Stored data
=== Begin Enclosure ===

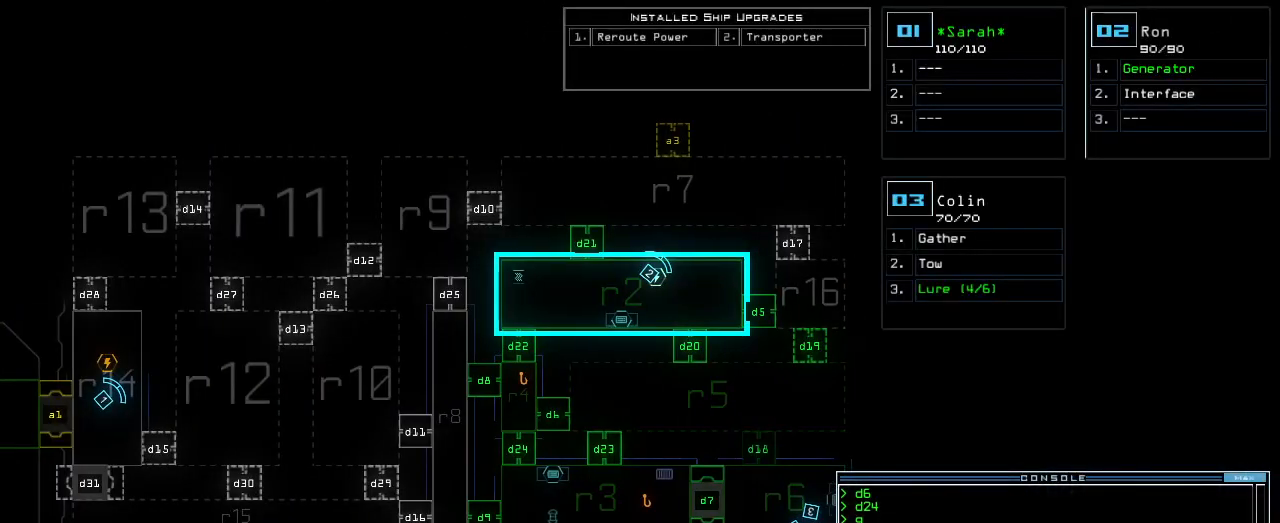
{"keys": [], "events": []}
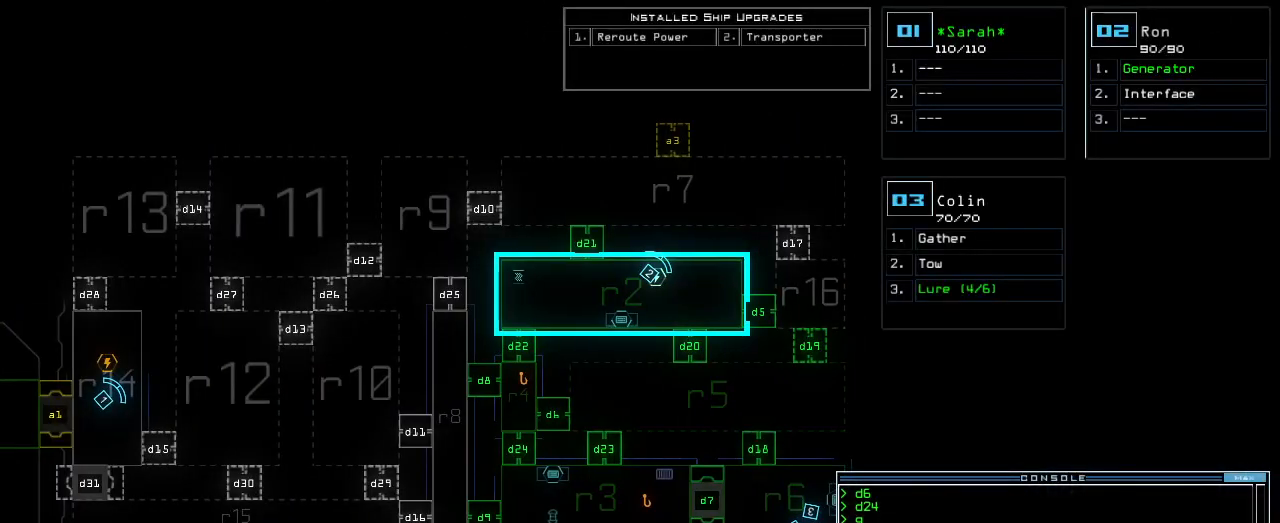
{"keys": [], "events": [[20, "d", "down"], [100, "d", "up"]]}
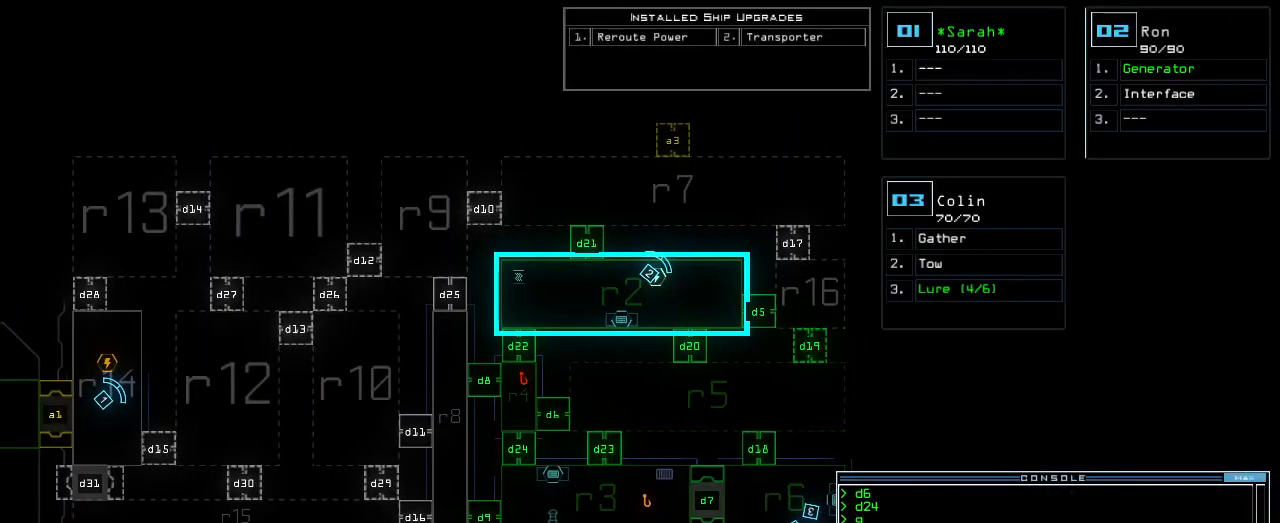
{"keys": [], "events": []}
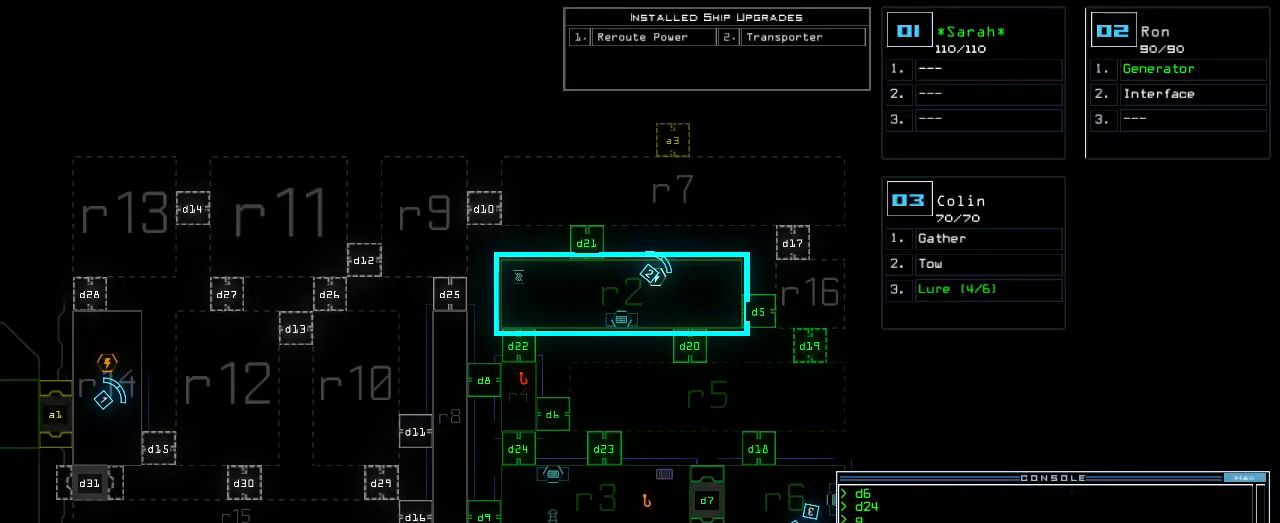
{"keys": [], "events": []}
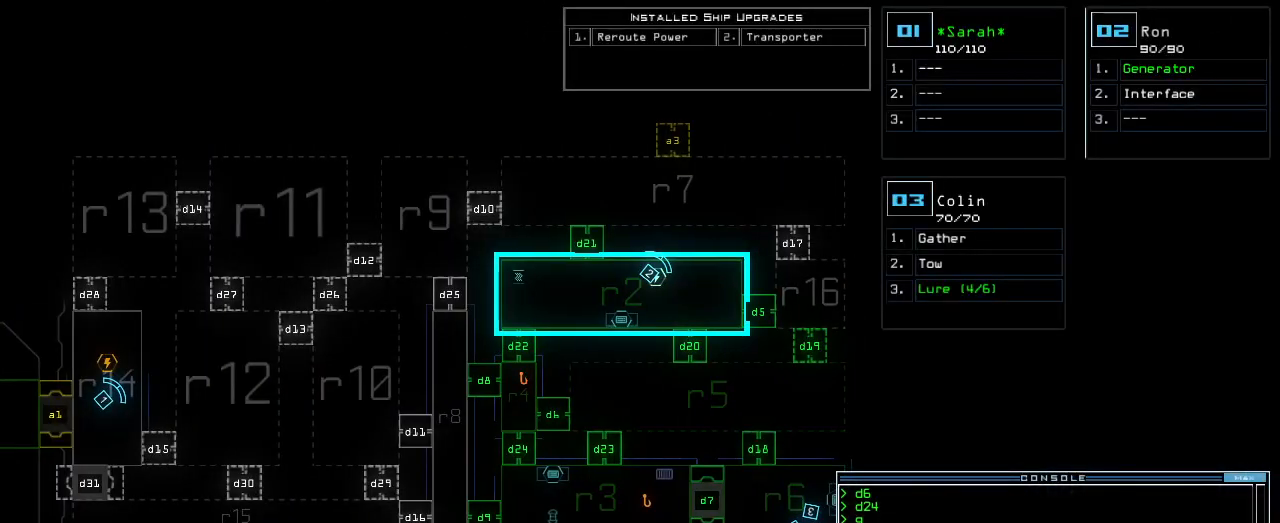
{"keys": [], "events": []}
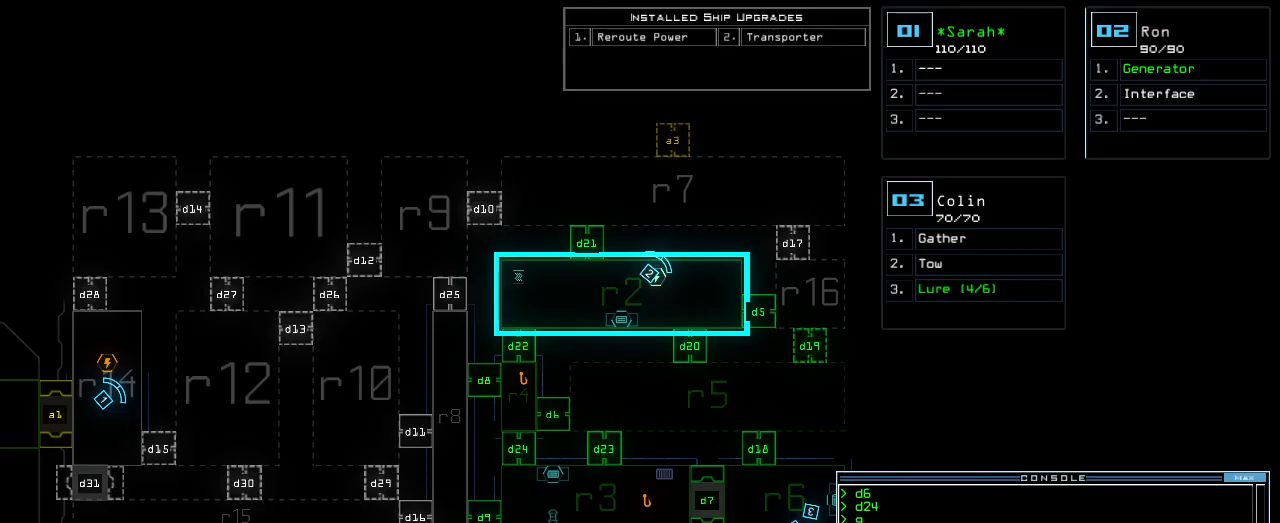
{"keys": [], "events": [[380, "escape", "down"], [440, "escape", "up"]]}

=== End Enclosure ===

### [REQUIRED ACTION]
State how many lines in the entries above include the word "down"; reply with the number alone.

### [WRITTEN SOLUTION]
2